Representative of Delta Central Senatorial District, Ovie Omo-Agege. Photo/Twitter/OvieOmoAgege

Representative of Delta Central Senatorial District, Ovie Omo-Agege, yesterday insisted that the decision of Federal High Court sitting in Asaba, which sacked All Progressives Congress (APC) state executive led by Jones Ode Erue, did not affect his reelection.

Justice Toyin Adegoke had on March 19, sacked the Erue-led executive and recognised the Chief Cyril Ogodo executive, thereby nullifying all functions carried out by the sacked executive, including the primaries that produced Omo-Agege.
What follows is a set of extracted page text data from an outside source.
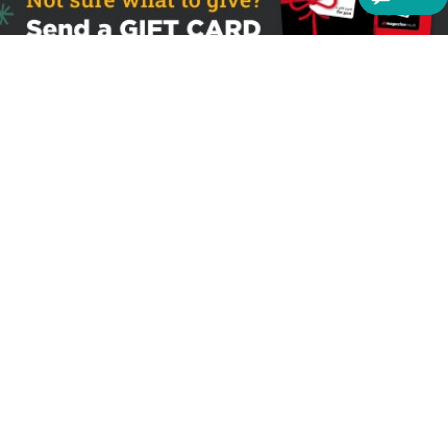
Sign up to receive the latest offers
Useful links
Help
Best selling magazines
FAQs
Magazines for women
Terms & Conditions
Magazines for men
Delivery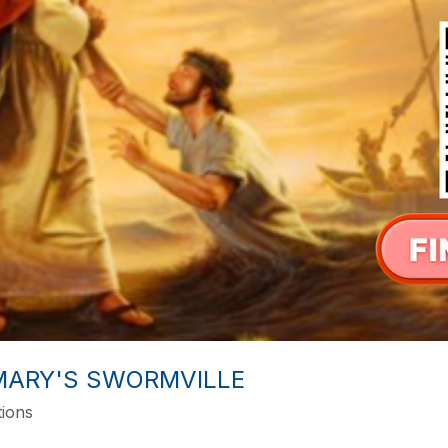
 MARY'S SWORMVILLE
tions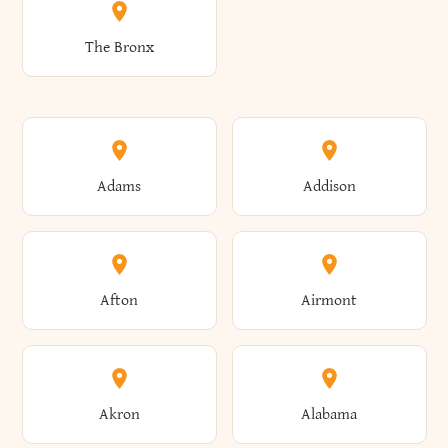
The Bronx
Adams
Addison
Afton
Airmont
Akron
Alabama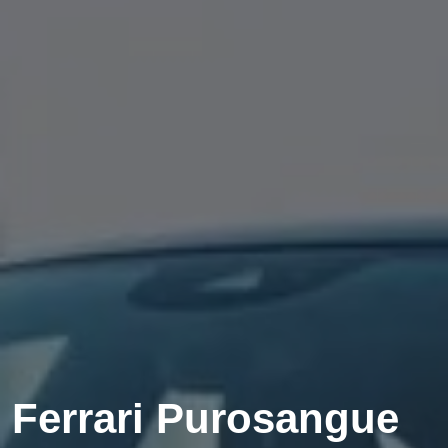
Ferrari Purosangue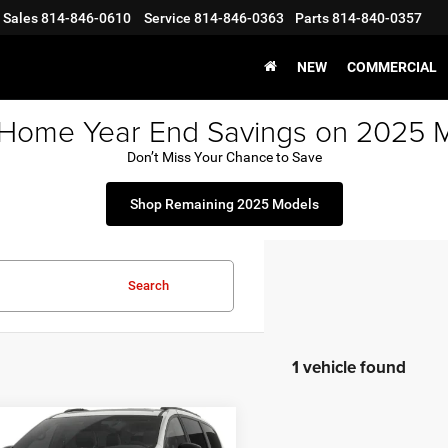
Sales
814-846-0610
Service
814-846-0363
Parts
814-840-0357
NEW
COMMERCIAL
 Home Year End Savings on 2025 
Don’t Miss Your Chance to Save
Shop Remaining 2025 Models
Search
1 vehicle found
mpare Vehicle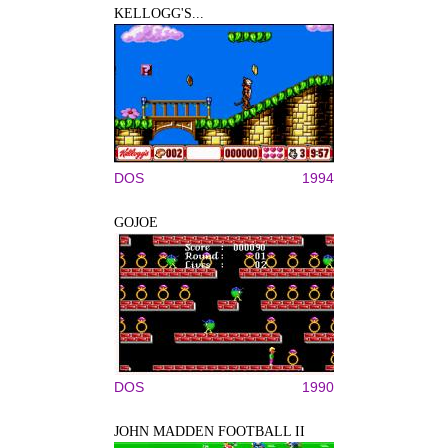
KELLOGG'S...
DOS
1994
GOJOE
DOS
1990
JOHN MADDEN FOOTBALL II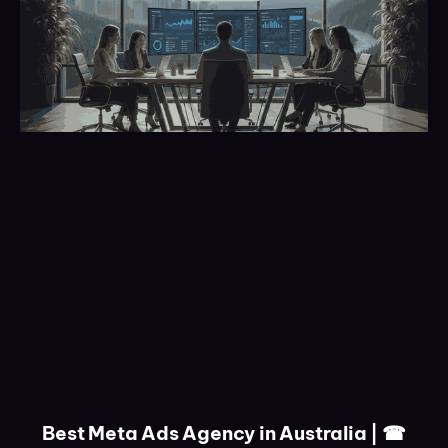
Best Meta Ads Agency in Australia | ☎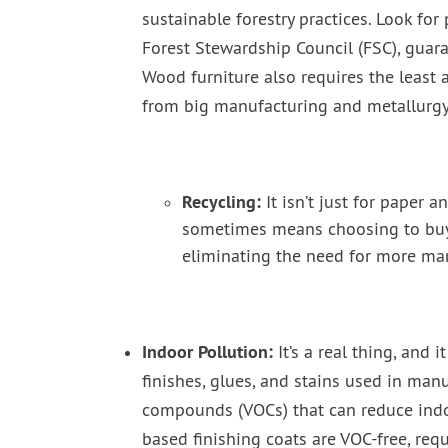
sustainable forestry practices. Look for
Forest Stewardship Council (FSC), guar
Wood furniture also requires the leas
from big manufacturing and metallurgy
Recycling:
It isn’t just for paper a
sometimes means choosing to buy r
eliminating the need for more ma
Indoor Pollution:
It’s a real thing, and
finishes, glues, and stains used in man
compounds (VOCs) that can reduce indo
based finishing coats are VOC-free, requ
But the senator in a statement issued by his aide, Nath Dortie, argued that since he was not a party to the suit on the Delta APC leadership crisis, he was not bound by the court ruling.

“On March 18, 2019, Justice Toyin Adegoke of the Federal High Court, Asaba, gave a judgement in suit No: FHC/ASB/76/2018 which supposedly recognised Chief Cyril Ogodo and persons under him as APC executive in Delta State, instead of the Prophet Jones Ode Erue executive duly recognised by the party’s National Working Committee (NWC).
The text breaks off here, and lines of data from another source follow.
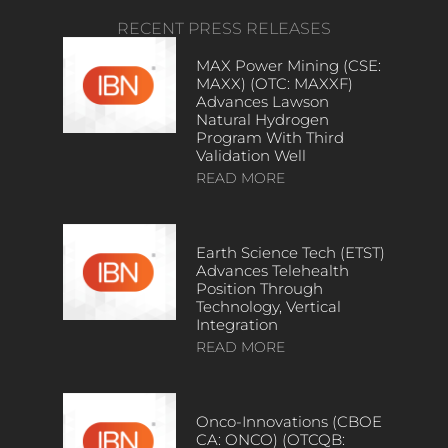
RECENT PRESS RELEASES
MAX Power Mining (CSE:
MAXX) (OTC: MAXXF)
Advances Lawson
Natural Hydrogen
Program With Third
Validation Well
READ MORE
Earth Science Tech (ETST)
Advances Telehealth
Position Through
Technology, Vertical
Integration
READ MORE
Onco-Innovations (CBOE
CA: ONCO) (OTCQB: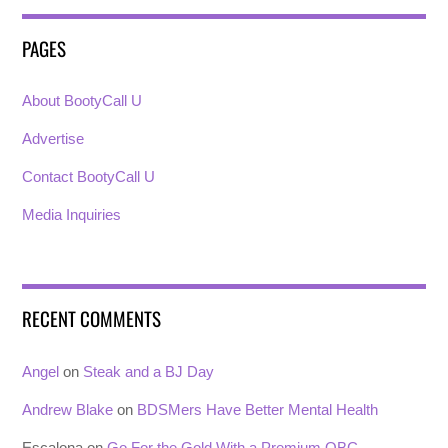
PAGES
About BootyCall U
Advertise
Contact BootyCall U
Media Inquiries
RECENT COMMENTS
Angel
on
Steak and a BJ Day
Andrew Blake
on
BDSMers Have Better Mental Health
Escalona
on
Go For the Gold With a Premium OBC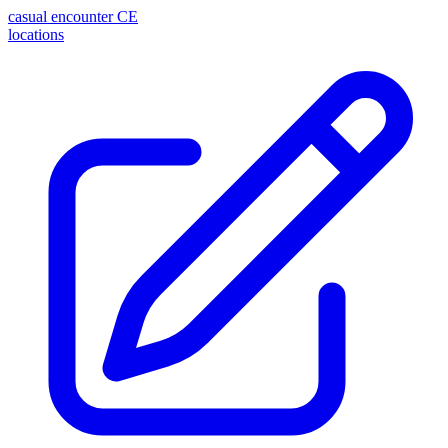
casual encounter
CE
locations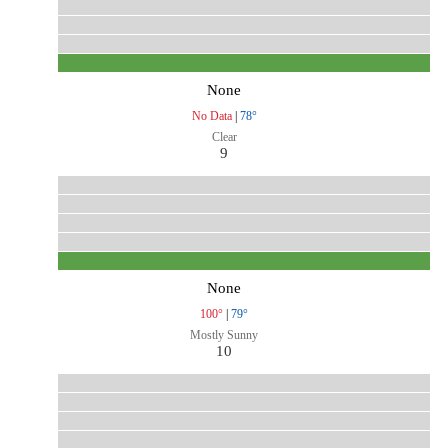
None
No Data
|
78°
Clear
9
None
100°
|
79°
Mostly Sunny
10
“This judgement is in conflict with the valid, unchallenged and subsisting June 18, 2018, judgement of Justice Chikere of the Federal High Court, Abuja, in suit No: PHC/ABJ/CS/509/18 which validated, recognised and gave legal life to the Jones-led executive, a judgement that the plaintiffs in the Asaba court failed to set aside or appeal against.
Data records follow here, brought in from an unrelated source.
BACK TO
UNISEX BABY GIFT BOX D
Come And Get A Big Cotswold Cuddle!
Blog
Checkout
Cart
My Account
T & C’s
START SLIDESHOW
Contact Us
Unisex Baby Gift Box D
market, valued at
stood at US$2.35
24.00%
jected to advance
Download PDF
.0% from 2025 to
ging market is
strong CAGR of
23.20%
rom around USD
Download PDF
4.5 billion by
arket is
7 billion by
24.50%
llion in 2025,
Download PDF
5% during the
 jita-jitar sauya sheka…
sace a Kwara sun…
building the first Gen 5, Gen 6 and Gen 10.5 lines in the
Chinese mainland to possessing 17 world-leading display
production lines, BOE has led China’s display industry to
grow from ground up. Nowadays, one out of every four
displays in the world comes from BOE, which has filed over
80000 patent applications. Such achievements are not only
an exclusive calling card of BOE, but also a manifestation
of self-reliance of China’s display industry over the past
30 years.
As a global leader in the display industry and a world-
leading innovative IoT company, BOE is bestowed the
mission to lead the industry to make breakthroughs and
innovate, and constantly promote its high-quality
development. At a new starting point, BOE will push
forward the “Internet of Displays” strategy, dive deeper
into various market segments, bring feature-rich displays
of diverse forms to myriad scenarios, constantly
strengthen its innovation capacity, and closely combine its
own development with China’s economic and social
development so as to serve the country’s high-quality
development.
“Although the narrow issue before the Asaba court is the Delta APC leadership question and given that no contestant in the 2018 primaries was not a party to the action, Justice Adegoke nonetheless made pronouncements that ostensibly touched on the rights of the contestants in the said primaries in their absence.

“Indeed, the judgement seems to curiously target, for maximum harm, the rights of persons who were shut out of the case by questionable nature of otherwise simple applications to join the action to defend their threatened rights,” the statement reads.